→ WHAT THE EXERCISE ASKS
Pick up the Spain road-trip blog about Altamira and Guernica at its final sentence and write the next stretch of it.

::: EXCERPT

Sunday, December 27, 2009


While waiting for our package to arrive from DHL in
Santillana del Mar, we visited the nearby Altamira cave
paintings and museum. Altamira is absolutely in the
same league with Lascaux and Pech Merle (both closed
this time of year), late Paleolithic, definitely Cro Magnons.
The cave was naturally closed around 13,000 BC, and most
of the paintings are now reckoned to have been done c.
18,000BC. Picasso visited the caves and exclaimed that
"after Altamira, all art is decadence." He had similar things
to say about Lascaux. We figure he was angling for a free
lifetime pass. Above, Vicki outside the museo.

The museum itself is one of the very best pre-history
museums we have seen

Like Lascaux, Altamira is really a replica, for reasons of
preservation, but a very convincing one

Mostly animals, mostly what they appear to have been
interested in

My favorite, nearly a Picasso

Another still

Two of the three hands in negative; the really famous one is
at Pech Merle

The actual cave entrance

Tuesday, December 22, 2009


Central square and fountain in Guernica

Street scene

The International Peace Museum

Guernica church

Museum of Basque Culture

The Basque parliament building; Guernica has been their
gathering place for centuries

Trunk of the old oak tree under which Basque
leaders gathered to elect their leader

The new oak tree

Wednesday morning we departed beautiful San Sebastian and headed west along the coast, but up into the hills briefly to see Guernica, both the capital of Basque country and also the site of the infamous 1937 terror bombing that killed and injured thousands, the subject of Picasso's famous painting. At the time, it was as bad as warfare could be imagined--relentless bombing of civilians on market day--Hitler's first experiment in terror bombing. Ironically, it was so successful that the Germans (Franco's supporters) suspended work on a heavy bomber and decided to rely strictly on the twin-engined medium types. The Battle of Britain would have turned out differently had the Germans long-range heavy-payload bombers in their arsenal.

From Guernica we headed back to the coast, intending to see the Guggenheim Museum at Bilbao, but we got totally distracted by the fact that our fittings were not compatible with Spanish LPG nozzles (despite assurances otherwise from various authorities).  This plus the fact that we were down to 1/3 tank and historically-cold weather was predicted. So we drove on to the campground at Santillana del Mar, where our new drivers license was to be delivered by DHL. At the campground there we at least had electricity to heat with. It was our first night in a campground in 28 days.

::::::
::: RECORDS

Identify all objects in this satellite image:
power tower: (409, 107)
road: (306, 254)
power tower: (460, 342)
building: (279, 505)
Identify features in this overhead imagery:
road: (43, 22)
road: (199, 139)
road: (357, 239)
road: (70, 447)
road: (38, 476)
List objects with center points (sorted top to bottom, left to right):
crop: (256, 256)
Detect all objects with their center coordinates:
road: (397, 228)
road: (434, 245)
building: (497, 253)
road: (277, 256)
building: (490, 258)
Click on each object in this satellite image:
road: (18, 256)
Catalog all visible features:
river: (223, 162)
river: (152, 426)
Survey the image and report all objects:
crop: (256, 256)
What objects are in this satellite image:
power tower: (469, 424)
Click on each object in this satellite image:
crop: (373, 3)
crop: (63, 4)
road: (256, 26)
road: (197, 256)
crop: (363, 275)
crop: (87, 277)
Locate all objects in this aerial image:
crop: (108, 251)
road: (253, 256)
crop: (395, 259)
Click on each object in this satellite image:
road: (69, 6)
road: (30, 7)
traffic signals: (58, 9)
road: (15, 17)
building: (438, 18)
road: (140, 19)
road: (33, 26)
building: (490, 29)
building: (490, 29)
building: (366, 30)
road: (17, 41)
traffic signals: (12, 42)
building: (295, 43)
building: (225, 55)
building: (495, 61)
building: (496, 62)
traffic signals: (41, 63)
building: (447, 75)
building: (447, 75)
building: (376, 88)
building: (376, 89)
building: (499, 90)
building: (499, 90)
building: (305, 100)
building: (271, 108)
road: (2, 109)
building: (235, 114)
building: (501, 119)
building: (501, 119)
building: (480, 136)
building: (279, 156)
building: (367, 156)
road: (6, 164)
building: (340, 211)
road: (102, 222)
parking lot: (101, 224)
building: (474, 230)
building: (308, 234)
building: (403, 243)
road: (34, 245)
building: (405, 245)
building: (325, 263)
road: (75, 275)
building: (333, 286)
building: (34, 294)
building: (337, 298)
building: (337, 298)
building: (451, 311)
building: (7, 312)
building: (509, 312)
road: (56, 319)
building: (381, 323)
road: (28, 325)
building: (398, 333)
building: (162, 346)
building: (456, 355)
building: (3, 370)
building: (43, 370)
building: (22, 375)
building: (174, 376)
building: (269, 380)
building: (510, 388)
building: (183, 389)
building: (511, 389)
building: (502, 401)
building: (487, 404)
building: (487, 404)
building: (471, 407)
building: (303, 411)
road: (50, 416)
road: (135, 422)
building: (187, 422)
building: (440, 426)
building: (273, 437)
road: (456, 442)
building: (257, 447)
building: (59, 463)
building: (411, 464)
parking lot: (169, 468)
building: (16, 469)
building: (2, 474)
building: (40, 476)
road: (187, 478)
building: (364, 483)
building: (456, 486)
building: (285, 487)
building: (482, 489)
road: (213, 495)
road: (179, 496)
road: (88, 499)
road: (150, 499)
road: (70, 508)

::::::

→ EXERCISE RESULT
Tuesday, December 15, 2009

Final San Sebastian

How to find the aire/caravan park

Obligatory cathedral shot

The main beach, in the harbor, some of the newer city

View of newer buildings, from other side of old town

Real Spanish tapas bar

All set up for lunch

San Sebastian Out-Takes

Best sight we saw Friday, the DHL office that shipped our
new international drivers license application back to America;
allow 5-7 days...

In the aire where we parked, at the Unibersitarea, a Class A
British motorhome

Monday night snow-storm--a real surprise, and not just to us

Snow accumulating on our windshield; we're not getting south
fast enough...

The Spanish are doing some very interesting
condom ads; it took us a few minutes to figure
them out...

San Sebastian Markets

In the fish market, the pescadaria

Ditto (not pictured: octopi, of which I am not fond, but which
are everywhere)

Ditto again

One of dozens of carneceria; jambon is the national favorite,
and pig legs are dangling from the ceilings of every store, bar,
etc; all those poor Spanish pigs hopping around on crutches....

A whole pallet full of pig legs, boxed and ready
for Xmas sale, at the local supermarket

San Sebastian

Available at fine stores everywhere; and recently decriminalized
in Spain

You can always rely on McDonald's to tell you what country
you're in (the McCroq in France was credible, sort of); besides,
McD's is the only continent-wide reliable wifi source, too

We're deep in Basque country; this guy atop the Mercado in
the Centro

Street in old town, lined with tapas bars

Castle overlooking one of the harbor entrances (before the
weather fell apart)

More of the harbor, with the other side and the little island
in between

Jesus blessing it all

And the absolutely best-yet St. Sebastian so far; duh...

We have spent some days in San Sebastian now. It is a lovely city, as gorgeous as any I have seen...a small harbor guarded by two mountains, an island in the middle, glorious 18th and 19th century buildings all around the the best cuisine in Spain, jambon, and tapas, and all the rest of that stuff.  The weather has cooled considerably--it snowed Monday night!!!--and we have grown a bit lazy. Besides, we are awaiting news of our new/improved international driving license.

Monday, December 14, 2009

To Spain, and Back Again, Plus Some Effigies in Bera

My, an effigy; I wonder what that's about?

And another

And a teddy bear

And a whole street (among many) of them...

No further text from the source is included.